Records shown Start Marker

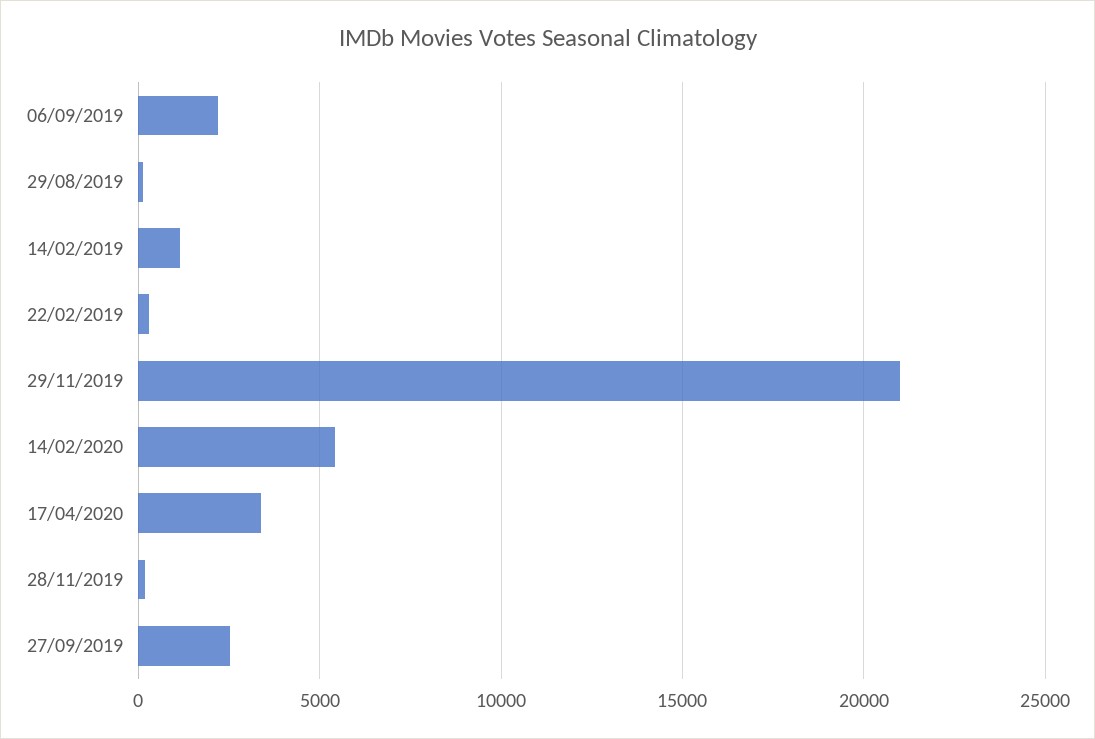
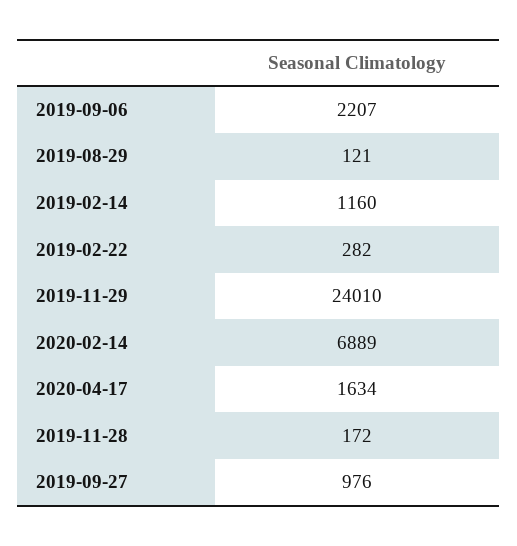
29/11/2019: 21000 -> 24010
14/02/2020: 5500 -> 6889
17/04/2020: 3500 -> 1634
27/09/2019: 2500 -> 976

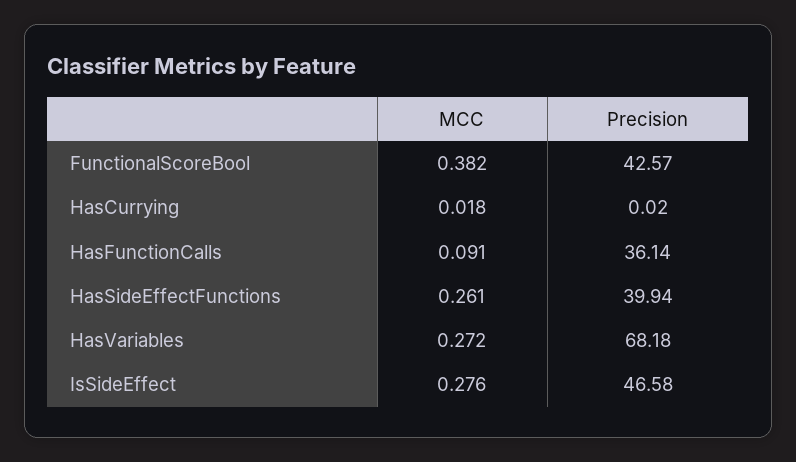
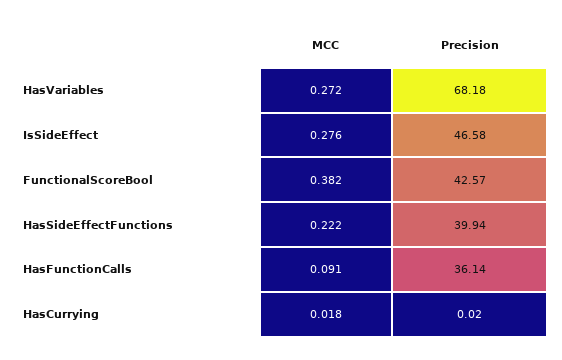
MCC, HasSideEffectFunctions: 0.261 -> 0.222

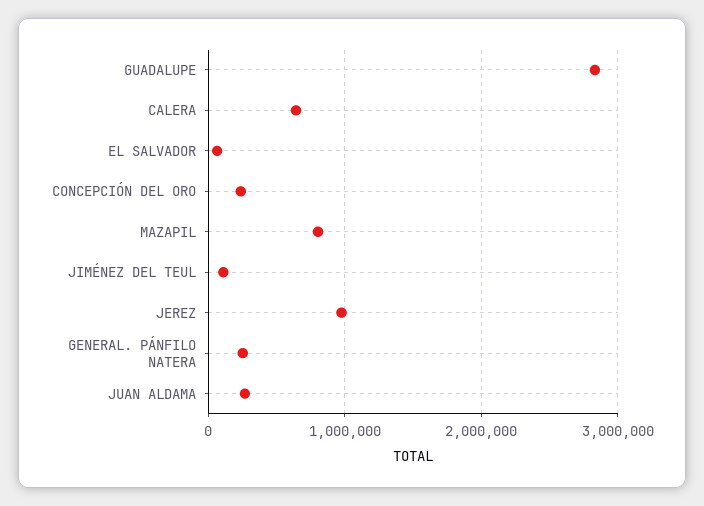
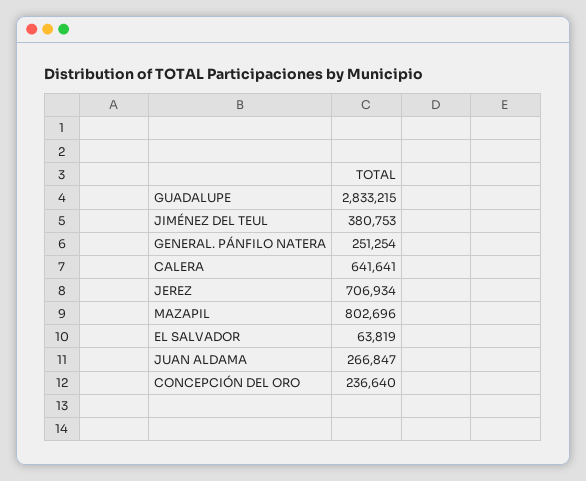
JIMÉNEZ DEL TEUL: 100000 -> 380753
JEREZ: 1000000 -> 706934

Records shown End Marker

▶ **Exercise**:
Only the lines from the one with "JIMÉNEZ DEL TEUL: 100000 -> 380753" to the end of the listing are wanted. Print them exactly, keeping both ends.

▶ **Your solution**:
JIMÉNEZ DEL TEUL: 100000 -> 380753
JEREZ: 1000000 -> 706934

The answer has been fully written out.